◆ **Action item**
How many of the lines below contain the string "series", counting only case-exact matches? Reply with the number alone.

------------------------------

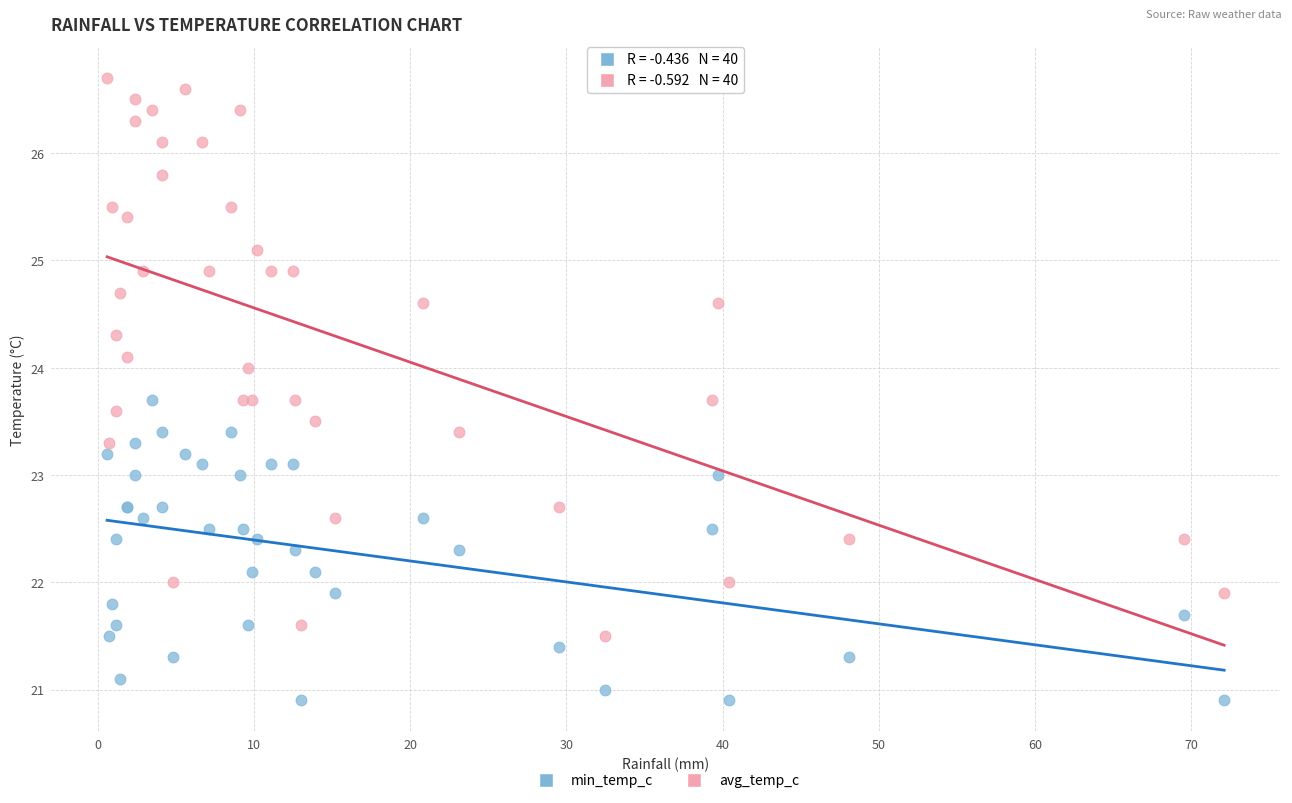

Which series contains the highest Y value?

avg_temp_c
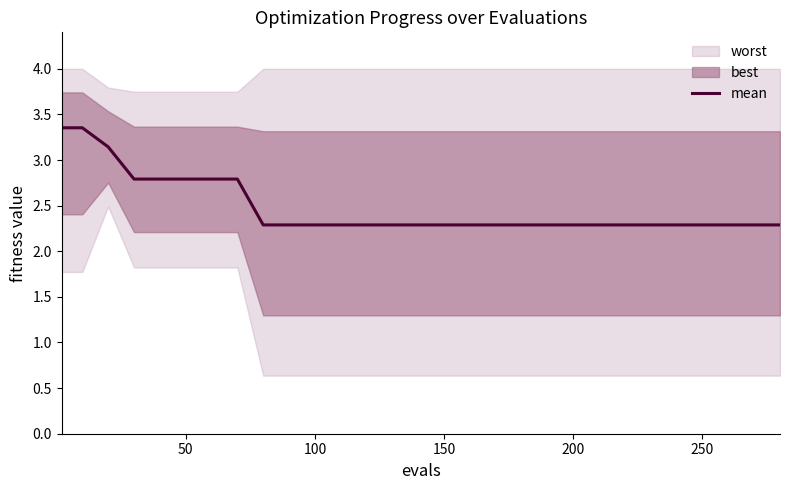

True or false: mean has a value of 0.5 at 100.

False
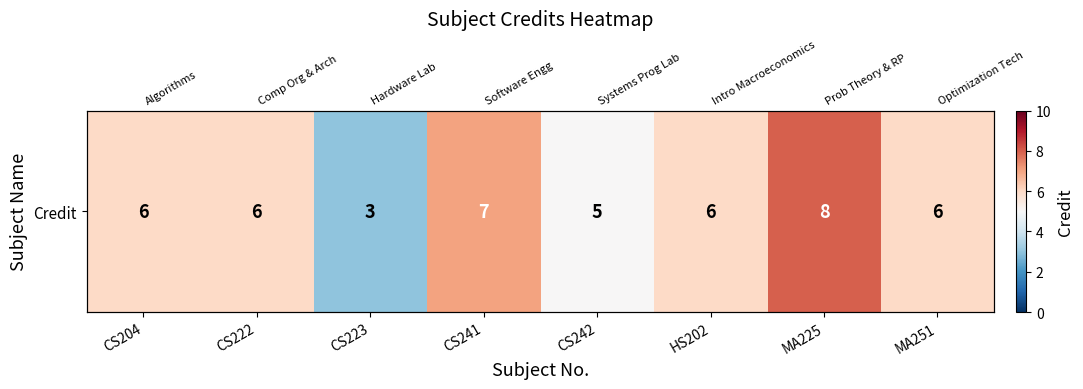

What is the sum of the values at HS202 and CS223?

9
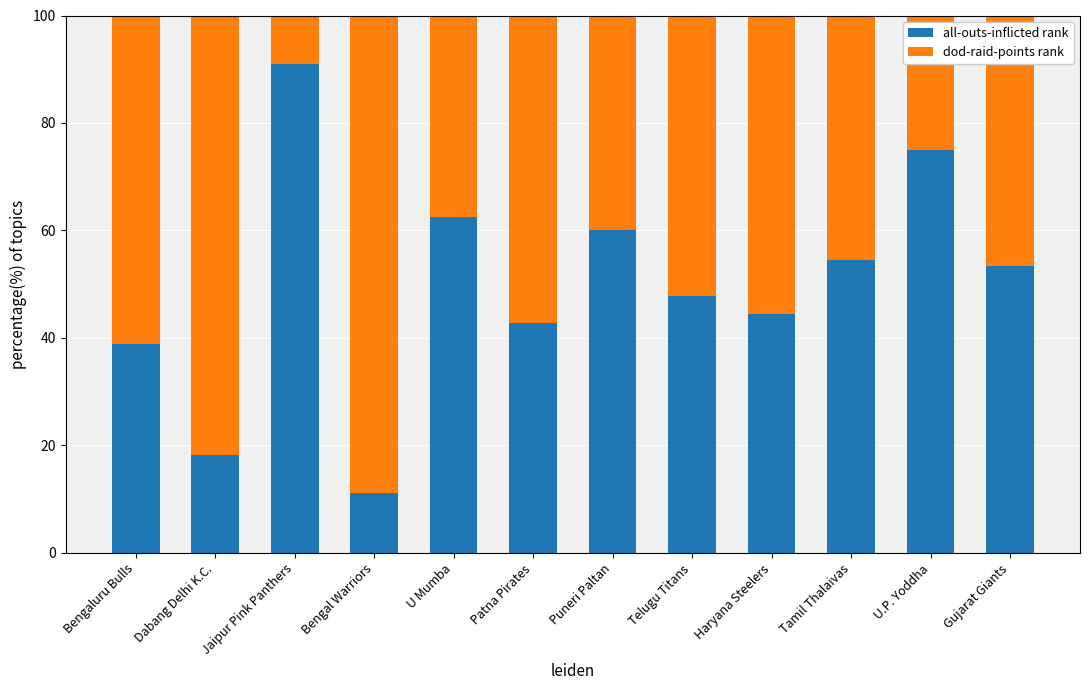

Which category has the lowest value in the all-outs-inflicted rank series?

Bengal Warriors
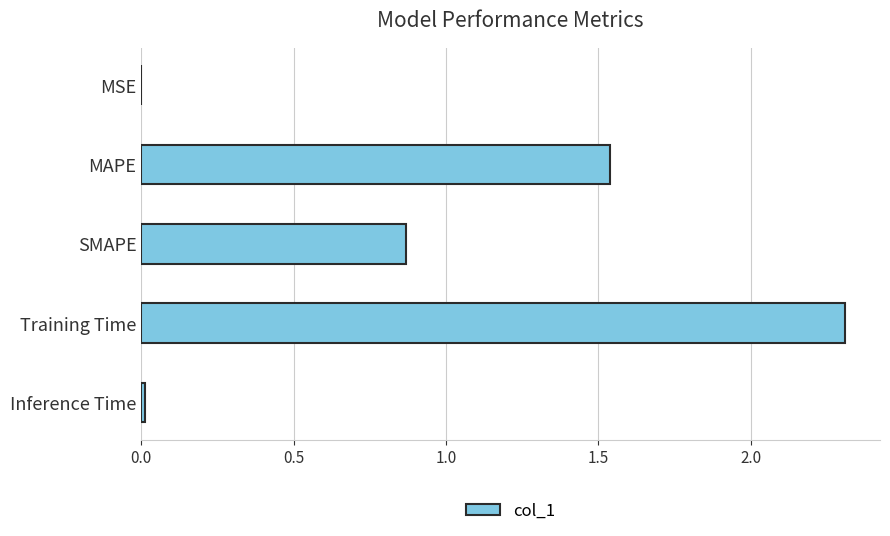

Is it true that the value at MAPE is 2.2?

False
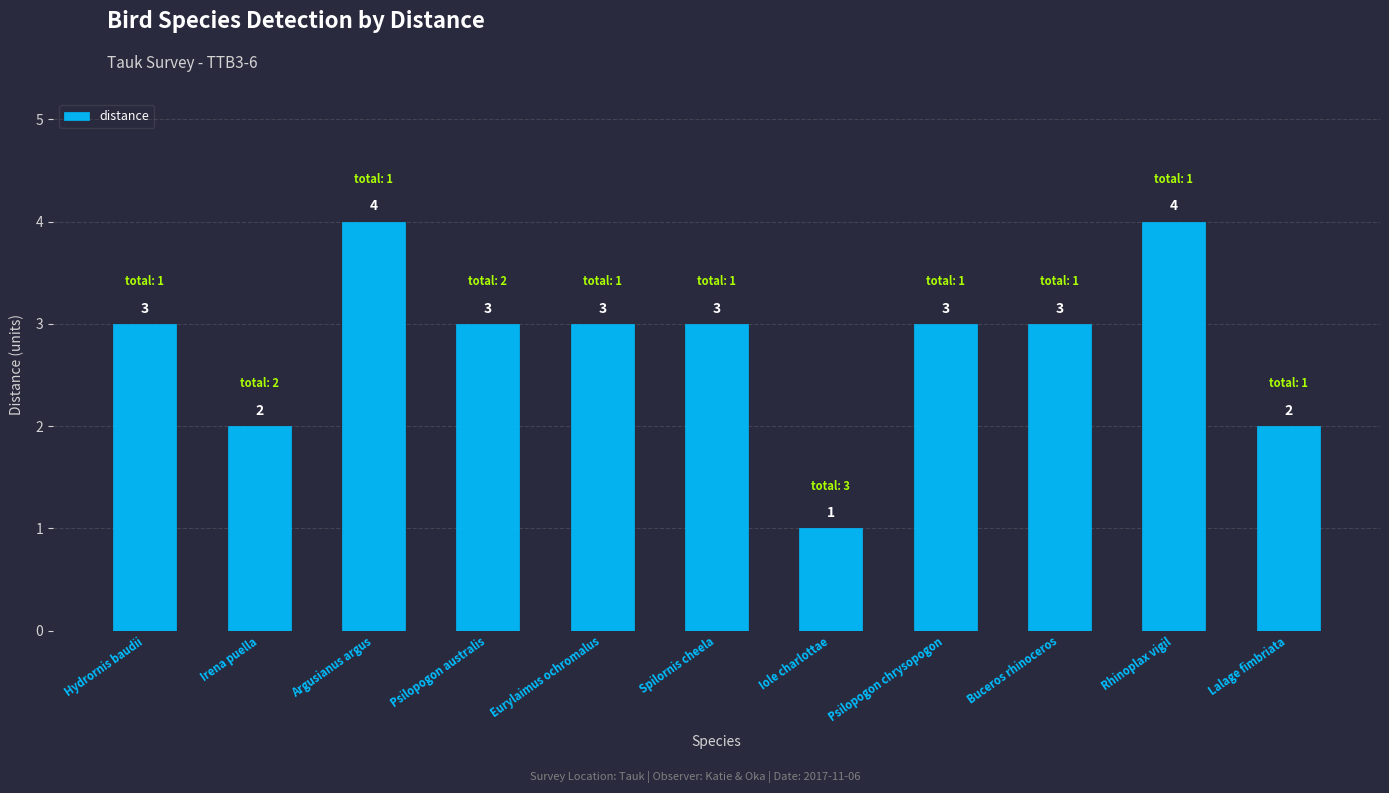

What is the greatest value displayed?

4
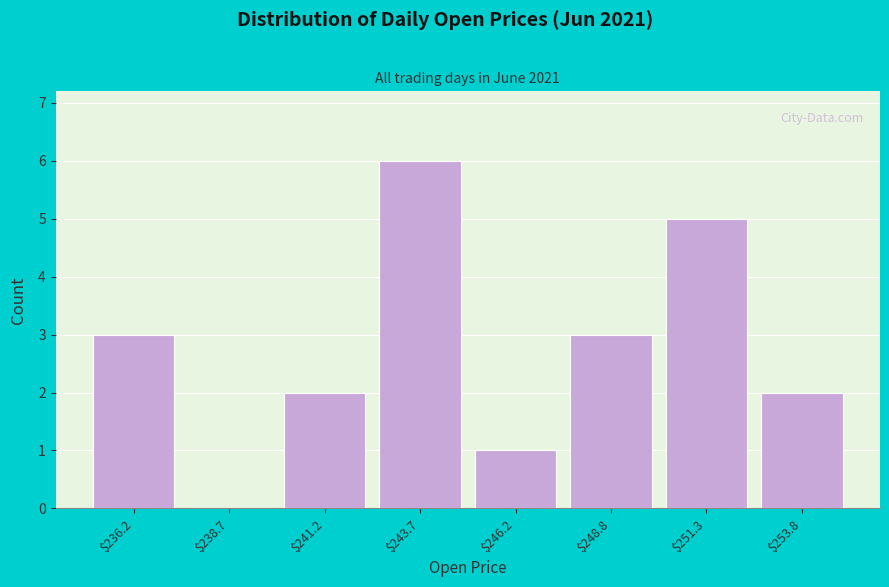

What is the sum of all values?

22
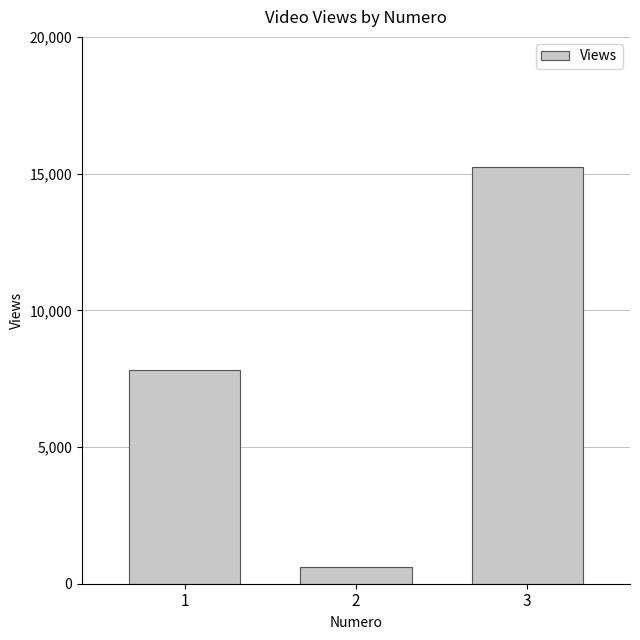

Reading left to right, what are all the values shown in this chart?

1=7834	2=618	3=15253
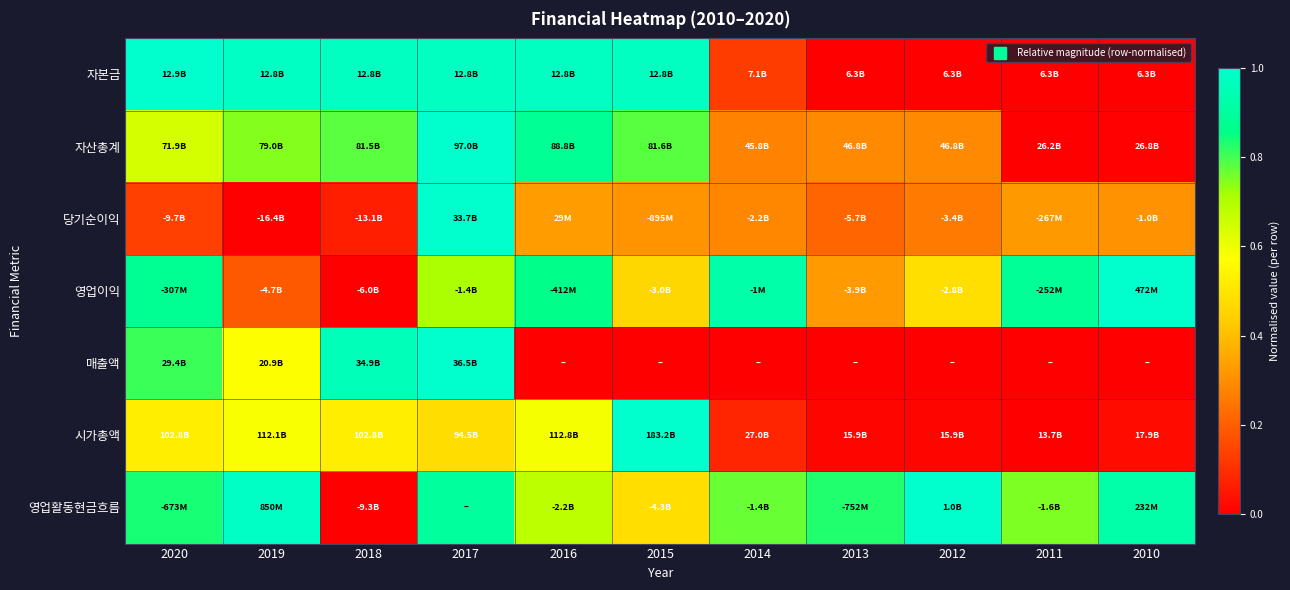

Reading left to right, extract all data points from this chart.

자본금: 2020=1.0	2019=1.0	2018=1.0	2017=1.0	2016=1.0	2015=1.0	2014=0.1	2013=0.0	2012=0.0	2011=0.0	2010=0.0
자산총계: 2020=0.6	2019=0.7	2018=0.8	2017=1.0	2016=0.9	2015=0.8	2014=0.3	2013=0.3	2012=0.3	2011=0.0	2010=0.0
당기순이익: 2020=0.1	2019=0.0	2018=0.1	2017=1.0	2016=0.3	2015=0.3	2014=0.3	2013=0.2	2012=0.3	2011=0.3	2010=0.3
영업이익: 2020=0.9	2019=0.2	2018=0.0	2017=0.7	2016=0.9	2015=0.5	2014=0.9	2013=0.3	2012=0.5	2011=0.9	2010=1.0
매출액: 2020=0.8	2019=0.6	2018=1.0	2017=1.0	2016=0.0	2015=0.0	2014=0.0	2013=0.0	2012=0.0	2011=0.0	2010=0.0
시가총액: 2020=0.5	2019=0.6	2018=0.5	2017=0.5	2016=0.6	2015=1.0	2014=0.1	2013=0.0	2012=0.0	2011=0.0	2010=0.0
영업활동현금흐름: 2020=0.8	2019=1.0	2018=0.0	2017=0.9	2016=0.7	2015=0.5	2014=0.8	2013=0.8	2012=1.0	2011=0.8	2010=0.9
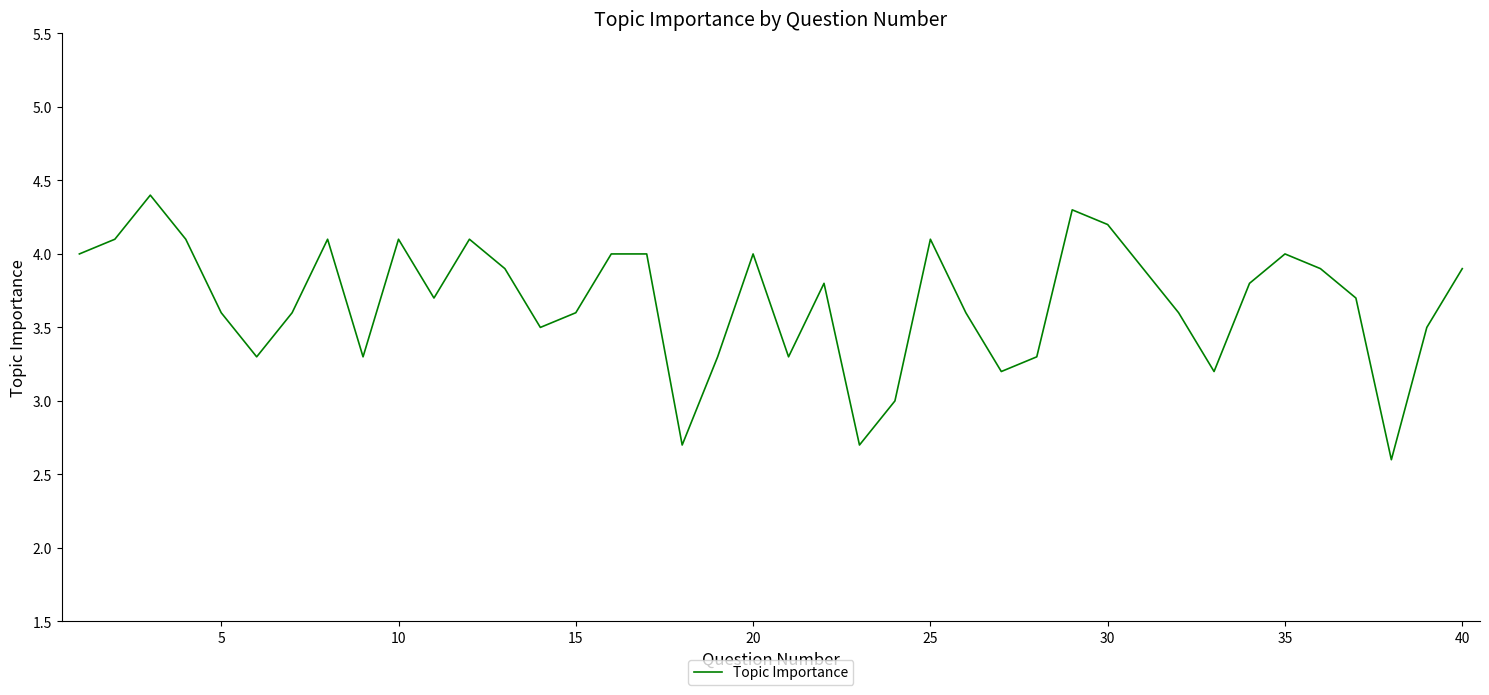

What is the difference between the maximum and minimum values?

1.8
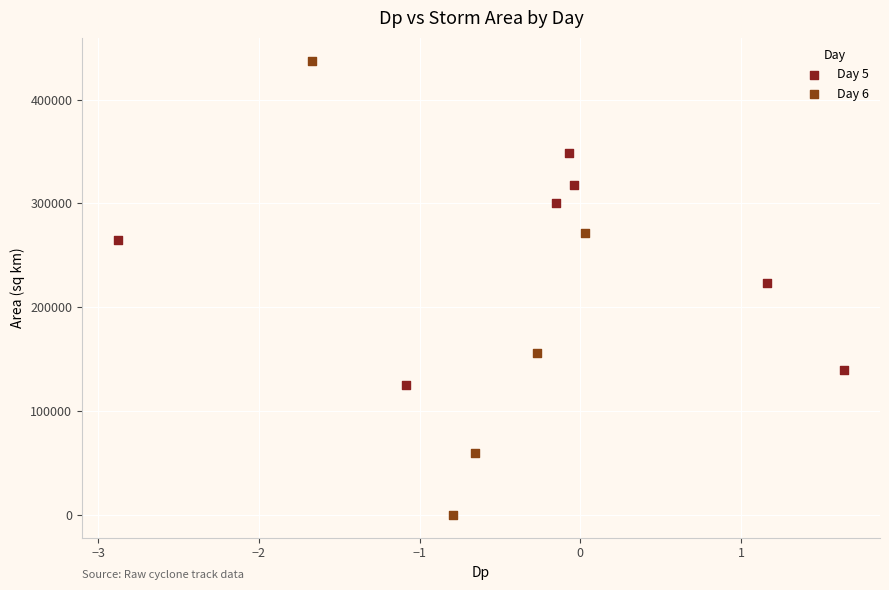

Which series has the widest spread of Y values?

Day 6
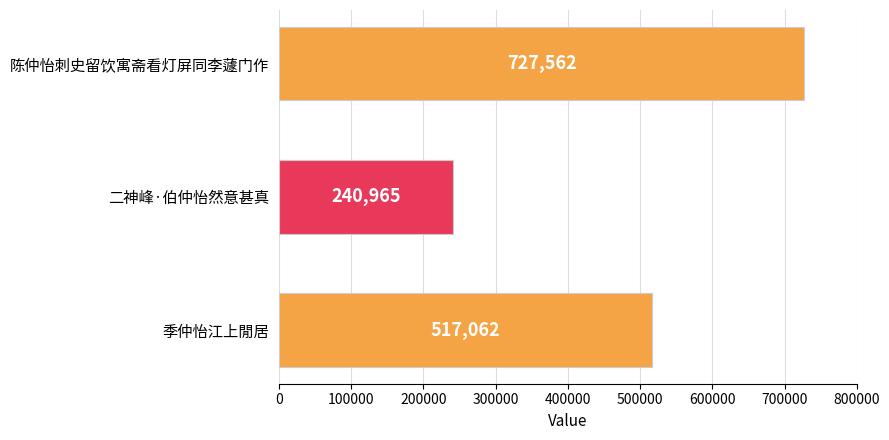

What value does the data have at 季仲怡江上閒居, to the nearest 10?

517060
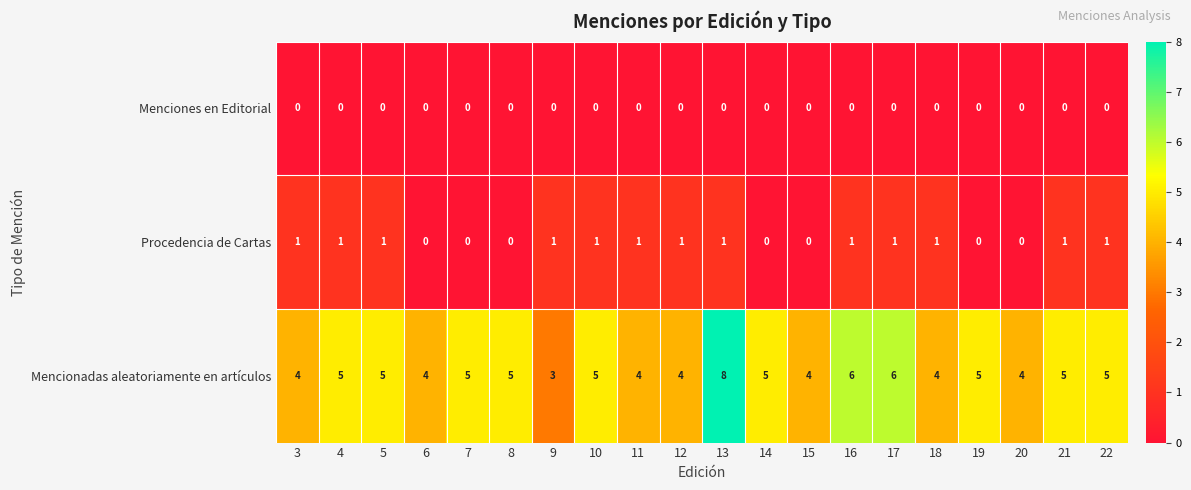

What is the sum of all Mencionadas aleatoriamente en artículos values?

96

------------------------------

◆ **Exercise response**
3